Consider a collection of recognizers/annotators/labelers that have to label a data set. The problem of unsupervised inference in this task is being able to infer the true prevalence of the labels in the data and the conditional recognition probabilities for the recognizers.

The most abstract formulation of this problem treats the recognizers as black boxes. All we get to see about the decision process of each recognizer is its label for each data point. This abstraction is very helpful in practice. Treating the recognizers as black boxes allows us to develop algorithms that can readily accommodate heterogeneous decision makers. For example, it is common practice to have human annotators decide a gold standard in situations where computer algorithms also can label. Instead of accepting that the human annotators are perfect (numerous studies have shown they are not!), an algorithm that treats everyone as a black box can pool computer and human decisions and output an accuracy for all.

The only information available in this abstract setting are all the possible label voting patterns that the collection of recognizers could output.
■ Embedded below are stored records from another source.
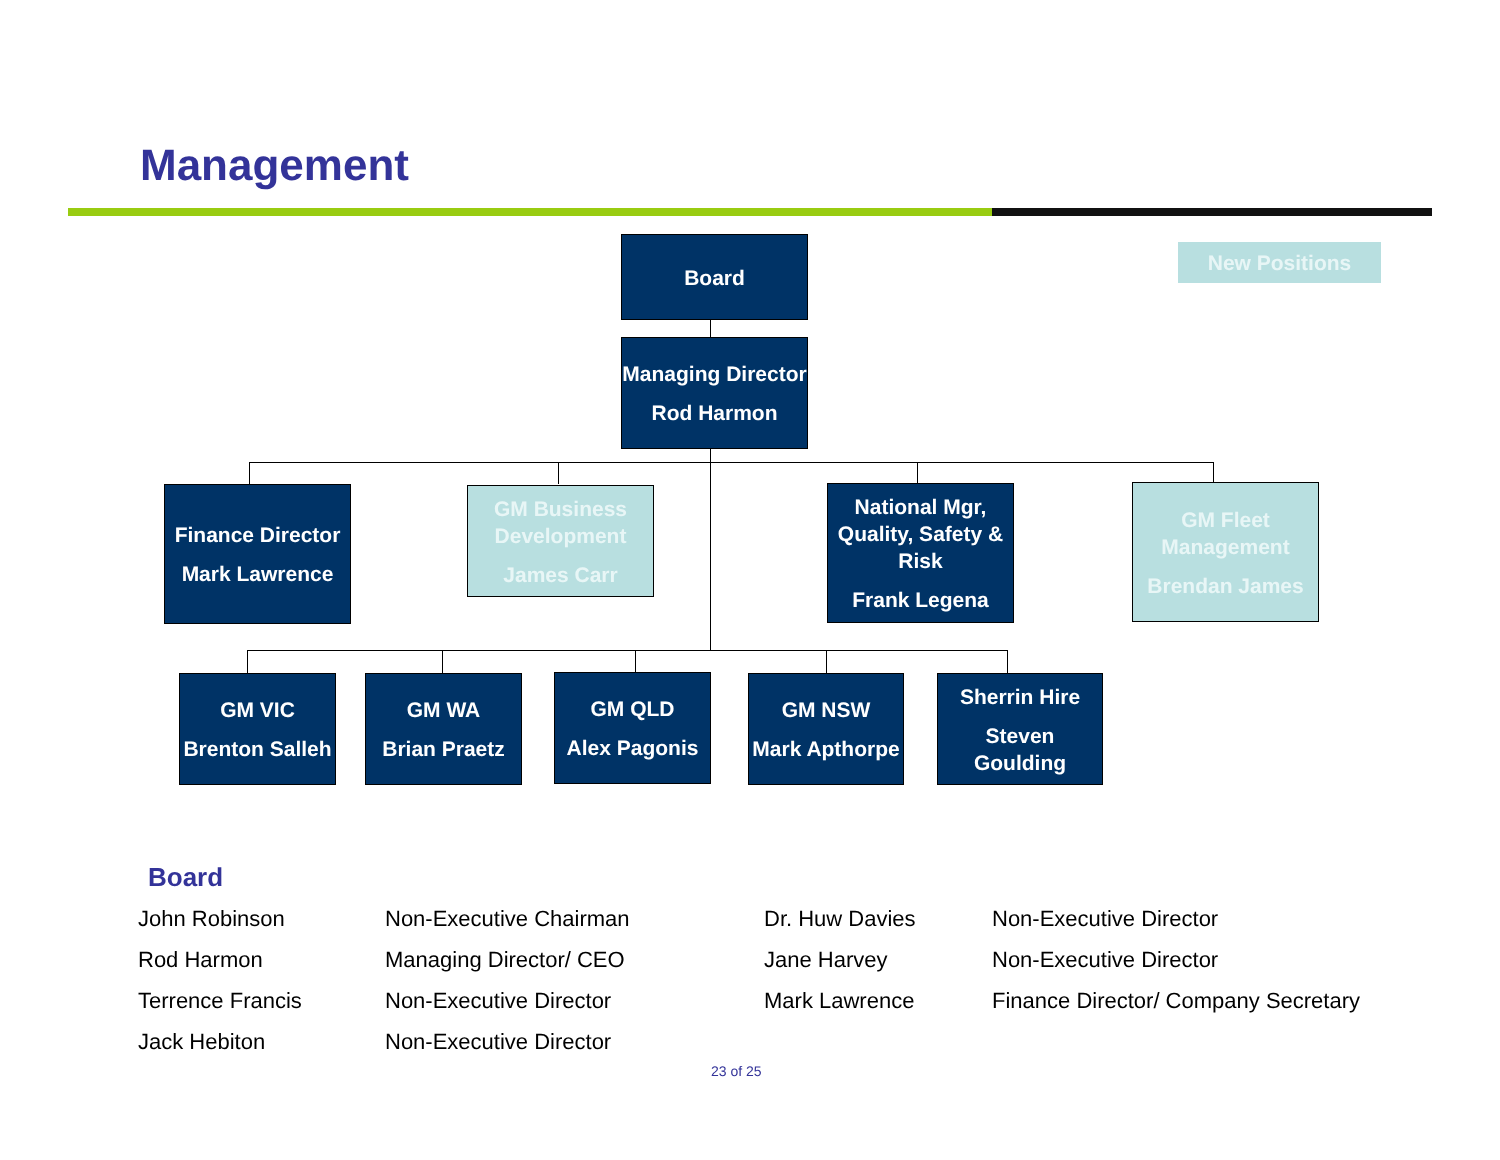Management
Board New Positions
Managing Director
Rod Harmon
Finance Director
Mark Lawrence
GM Business Development
James Carr
National Mgr, Quality, Safety & Risk
Frank Legena
GM Fleet Management
Brendan James
GM VIC
Brenton Salleh
GM WA
Brian Praetz
GM QLD
Alex Pagonis
GM NSW
Mark Apthorpe
Sherrin Hire
Steven Goulding
Board
| John Robinson | Non-Executive Chairman | Dr. Huw Davies | Non-Executive Director |
| Rod Harmon | Managing Director/ CEO | Jane Harvey | Non-Executive Director |
| Terrence Francis | Non-Executive Director | Mark Lawrence | Finance Director/ Company Secretary |
| Jack Hebiton | Non-Executive Director | | |
23 of 25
For example, if we have three recognizers carrying out a binary label task, such as information retrieval engines deciding if a document is relevant to a search query, the number of possible voting patterns is equal to $8$. In general, for $R$ recognizers trying to label data with one of $L$ labels, the number of label voting patterns observable is $L^R$. There could be less than these number of states. For example, in the case of speech recognizers that have insertion and deletion errors. In other words, the event space of label voting patterns depends on the type of errors that the recognizers make. We will discuss the event space of recognizers that have deletion and insertion errors in a future post.

The frequency of each of these label voting patterns is a direct observable available for any algorithm that tries to carry out unsupervised inference. In our next post, we will show how each of these observable frequencies results in an inference equation. And it is the collection of these inference equations that determines if a particular labeling task is solvable in an unsupervised setting.